A multiparentalidade emerge como fenômeno jurídico-constitucional que tensiona o paradigma clássico da biparentalidade civilista, exigindo releitura da filiação sob a ótica da dignidade da pessoa humana, da socioafetividade e da hermenêutica constitucional contemporânea.

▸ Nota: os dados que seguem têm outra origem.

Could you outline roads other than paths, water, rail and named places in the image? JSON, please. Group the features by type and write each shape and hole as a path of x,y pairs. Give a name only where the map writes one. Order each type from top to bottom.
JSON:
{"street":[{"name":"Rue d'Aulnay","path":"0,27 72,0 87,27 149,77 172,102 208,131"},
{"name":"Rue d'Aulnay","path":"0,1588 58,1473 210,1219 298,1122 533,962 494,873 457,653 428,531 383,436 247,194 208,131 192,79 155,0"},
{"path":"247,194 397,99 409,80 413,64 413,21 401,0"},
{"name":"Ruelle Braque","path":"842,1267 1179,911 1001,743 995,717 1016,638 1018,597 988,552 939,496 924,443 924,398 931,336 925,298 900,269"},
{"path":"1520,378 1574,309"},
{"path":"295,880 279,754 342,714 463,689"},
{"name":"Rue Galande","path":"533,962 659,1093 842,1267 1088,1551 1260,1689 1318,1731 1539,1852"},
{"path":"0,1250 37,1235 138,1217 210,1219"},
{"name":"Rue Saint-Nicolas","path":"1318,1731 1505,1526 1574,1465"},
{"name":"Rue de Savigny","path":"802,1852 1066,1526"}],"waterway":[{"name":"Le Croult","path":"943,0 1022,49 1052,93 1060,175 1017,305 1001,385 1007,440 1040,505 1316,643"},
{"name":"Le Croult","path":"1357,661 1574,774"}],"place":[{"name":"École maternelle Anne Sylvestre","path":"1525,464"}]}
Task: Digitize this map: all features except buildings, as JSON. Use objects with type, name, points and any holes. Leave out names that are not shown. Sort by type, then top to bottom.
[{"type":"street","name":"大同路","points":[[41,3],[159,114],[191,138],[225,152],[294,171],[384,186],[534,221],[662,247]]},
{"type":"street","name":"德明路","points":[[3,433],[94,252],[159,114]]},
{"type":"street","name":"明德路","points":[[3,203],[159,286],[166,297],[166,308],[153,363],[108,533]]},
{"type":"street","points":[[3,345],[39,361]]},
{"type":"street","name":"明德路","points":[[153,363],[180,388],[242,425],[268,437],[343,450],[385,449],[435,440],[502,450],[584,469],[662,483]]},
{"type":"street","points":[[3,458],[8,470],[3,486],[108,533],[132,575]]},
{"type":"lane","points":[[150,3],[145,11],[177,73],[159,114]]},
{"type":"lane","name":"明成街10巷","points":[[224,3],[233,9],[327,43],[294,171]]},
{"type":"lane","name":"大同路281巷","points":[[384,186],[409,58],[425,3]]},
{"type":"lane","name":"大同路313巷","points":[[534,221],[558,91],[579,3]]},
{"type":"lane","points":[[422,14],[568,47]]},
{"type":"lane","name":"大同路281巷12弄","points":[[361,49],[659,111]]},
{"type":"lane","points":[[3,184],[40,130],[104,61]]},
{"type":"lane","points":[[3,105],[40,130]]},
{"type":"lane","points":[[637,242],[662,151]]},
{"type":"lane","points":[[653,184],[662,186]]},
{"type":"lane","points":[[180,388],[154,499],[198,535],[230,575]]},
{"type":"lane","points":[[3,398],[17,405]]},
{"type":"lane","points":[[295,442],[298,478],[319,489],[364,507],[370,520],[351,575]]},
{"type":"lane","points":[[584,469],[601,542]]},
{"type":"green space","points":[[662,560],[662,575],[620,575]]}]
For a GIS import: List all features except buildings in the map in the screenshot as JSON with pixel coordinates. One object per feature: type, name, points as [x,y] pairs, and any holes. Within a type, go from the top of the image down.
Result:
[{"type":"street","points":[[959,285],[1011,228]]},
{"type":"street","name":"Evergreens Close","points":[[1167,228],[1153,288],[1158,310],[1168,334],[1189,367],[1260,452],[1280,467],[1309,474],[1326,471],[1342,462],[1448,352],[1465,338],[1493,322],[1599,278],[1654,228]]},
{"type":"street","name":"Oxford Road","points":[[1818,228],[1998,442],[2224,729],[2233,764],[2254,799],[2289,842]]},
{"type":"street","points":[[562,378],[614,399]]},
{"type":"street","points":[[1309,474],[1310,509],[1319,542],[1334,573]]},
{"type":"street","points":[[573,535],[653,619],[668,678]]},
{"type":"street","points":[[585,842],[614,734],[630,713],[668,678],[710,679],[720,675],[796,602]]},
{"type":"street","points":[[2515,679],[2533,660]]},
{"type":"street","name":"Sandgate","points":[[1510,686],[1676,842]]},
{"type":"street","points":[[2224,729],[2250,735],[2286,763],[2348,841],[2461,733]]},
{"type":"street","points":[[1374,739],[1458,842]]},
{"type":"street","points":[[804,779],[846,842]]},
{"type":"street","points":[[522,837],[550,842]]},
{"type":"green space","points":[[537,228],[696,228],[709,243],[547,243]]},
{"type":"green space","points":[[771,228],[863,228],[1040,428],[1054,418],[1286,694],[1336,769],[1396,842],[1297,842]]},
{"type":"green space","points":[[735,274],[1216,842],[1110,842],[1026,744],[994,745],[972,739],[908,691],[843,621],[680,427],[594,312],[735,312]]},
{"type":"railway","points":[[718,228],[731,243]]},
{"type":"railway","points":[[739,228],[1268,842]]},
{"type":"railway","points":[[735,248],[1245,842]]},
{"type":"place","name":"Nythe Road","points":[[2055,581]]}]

O presente artigo analisa, com densidade empírica e interdisciplinar, os impactos da multiparentalidade no Direito de Família brasileiro, articulando Direito, Psicologia, Psiquiatria, Filosofia e Literatura, com base em jurisprudência do STF e STJ, dados sociofamiliares do IBGE, experiências comparadas internacionais e construção teórica civil-constitucional.

Palavras-chave

Multiparentalidade; Direito de Família; STF; socioafetividade; filiação; dignidade da pessoa humana; hermenêutica constitucional; psicologia do apego; direito comparado; Northon Salomão de Oliveira.

Quando a Lei Aprende a Amar: Multiparentalidade, Reconhecimento Socioafetivo e a Ruptura da Bipolaridade Jurídica em Northon Salomão de Oliveira

1. Introdução: O colapso da genealogia linear

O Direito de Família contemporâneo vive uma espécie de “epistemologia do afeto em colapso estrutural”. A genealogia linear, outrora sustentada por sangue, patrimônio e autoridade patriarcal, cede espaço a redes de pertencimento emocional que desafiam a arquitetura normativa tradicional.

A multiparentalidade, reconhecida pelo Supremo Tribunal Federal no julgamento do RE 898.060, inaugura uma gramática jurídica onde o vínculo biológico deixa de ser monopólio da verdade jurídica.

Como lembraria Michel Foucault, o poder não apenas reprime, ele produz realidades. E aqui, o Direito produz famílias.

2. Metodologia: hermenêutica constitucional e análise empírico-comparativa

A pesquisa adota abordagem:

Dedutiva-constitucional, com base na dignidade da pessoa humana (CF/88, art. 1º, III)

Indutiva-empírica, a partir de dados do IBGE sobre famílias reconstituídas, monoparentais e arranjos afetivos não tradicionais

Comparativa internacional, com recorte em EUA, Canadá e Alemanha

Jurisprudencial, com análise de STF, STJ e cortes constitucionais estrangeiras

Interdisciplinar, integrando Psicologia do Apego, Psiquiatria do Desenvolvimento e Filosofia do Reconhecimento

3. Tese: a pluralização da parentalidade como direito fundamental implícito

A tese central sustenta que a multiparentalidade é expressão direta do princípio da dignidade da pessoa humana e do direito à identidade pessoal.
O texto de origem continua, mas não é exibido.